Le temps des sucres est un moment depuis longtemps ancré dans les traditions québécoises. Il fait partie de notre patrimoine immatériel et est devenu un symbole de notre identité commune.

Le sirop d’érable, la tire, la soupe aux pois, les grands-pères dans le sirop, les fèves au lard font partie de l’ADN québécois. Dans cet article, nous allons explorer l’histoire de la cabane à sucre ce qui nous mènera à comprendre pourquoi et comment cet emblème est devenu une marque indélébile de notre culture. 

Chez les Autochtones

La récolte de la sève d’érable se faisait déjà depuis très longtemps chez les Autochtones avant l’arrivée des Européens. Plusieurs légendes tournent autour de la découverte de la sève d’érable. L’une d’elles est celle d’un garçon parti à la chasse à la perdrix. Ce dernier, en voulant atteindre une perdrix, aurait percé un érable. La sève coula et le garçon y goûta. Il ramena un carquois rempli de cette eau sucrée à son campement. 

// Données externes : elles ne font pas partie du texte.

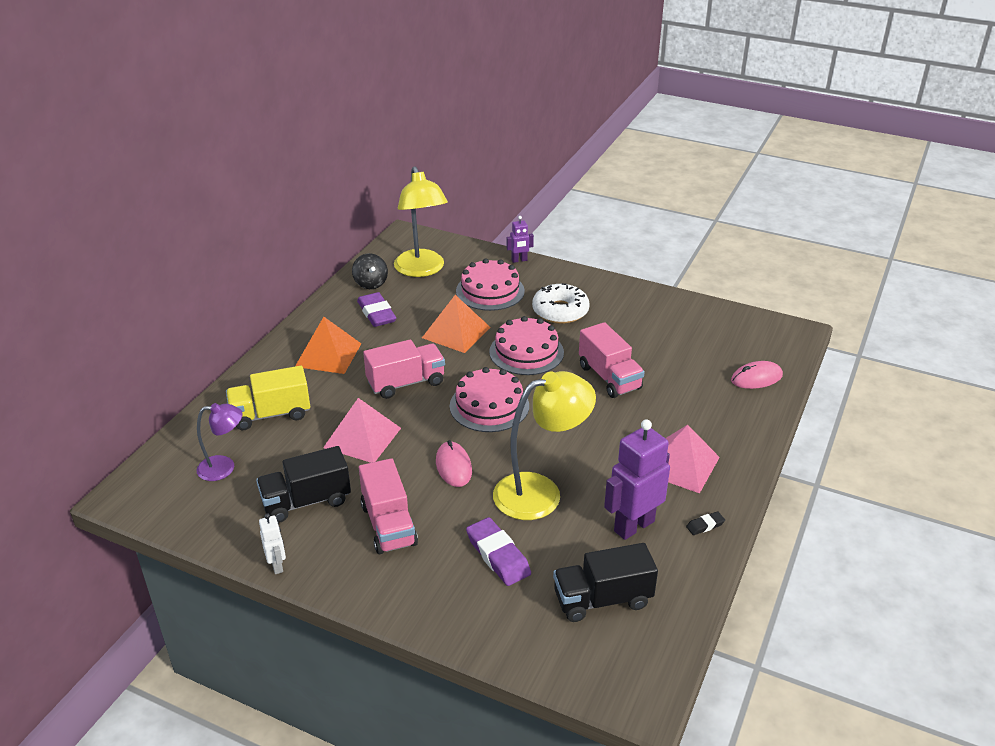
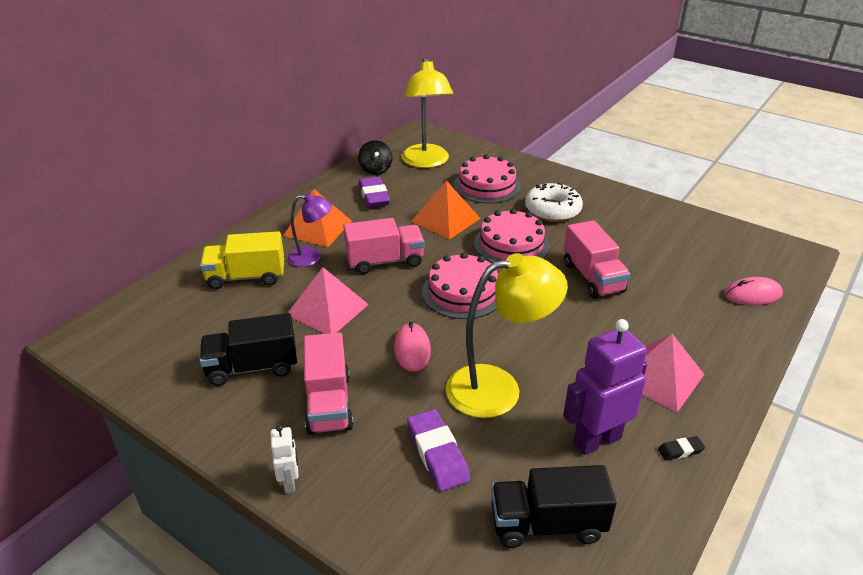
camera: 10 degrees right, 0 degrees up
(224, 467) = (184, 323): purple lamp -> purple lamp (312, 257)
(277, 565) = (201, 432): white robot -> white robot (290, 482)
(519, 260) = (521, 162): purple robot -> none

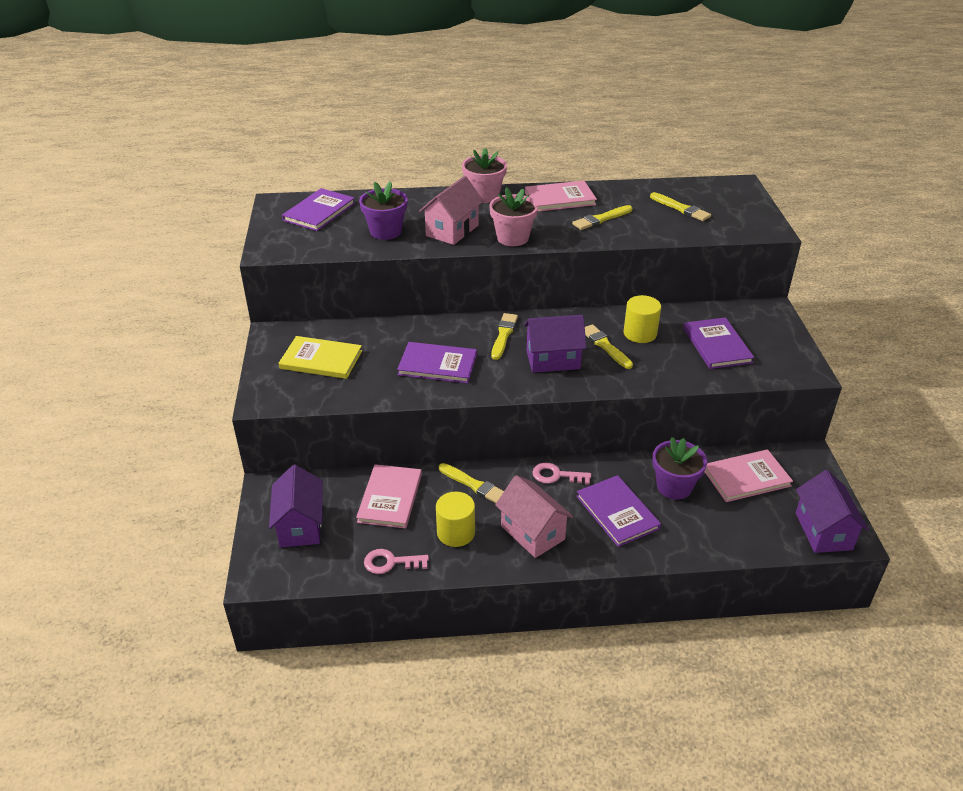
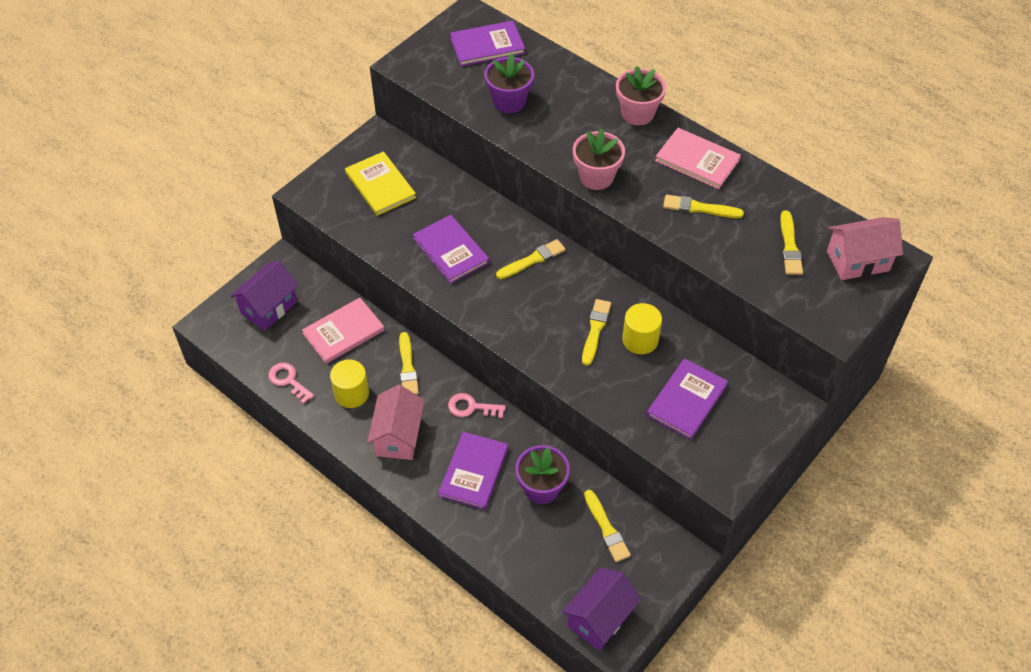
camera: 45 degrees right, 15 degrees up
(452, 230) = (560, 135): pink house -> pink house (858, 261)
(553, 360) = (538, 311): purple house -> none
(556, 475) = (471, 407): pink key -> pink key turned 45 degrees counterclockwise
(746, 477) = (606, 528): pink book -> yellow brush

Les Autochtones faisaient de larges entailles avec des outils comme le tomahawk et ils récoltaient la sève à l’aide de cornets d’écorce. Rendue au campement, la sève était chauffée grâce à des pierres chaudes. En l’absence de contenant métallique, les autochtones n’avaient pas maîtrisé l’art de transformer la sève en sirop.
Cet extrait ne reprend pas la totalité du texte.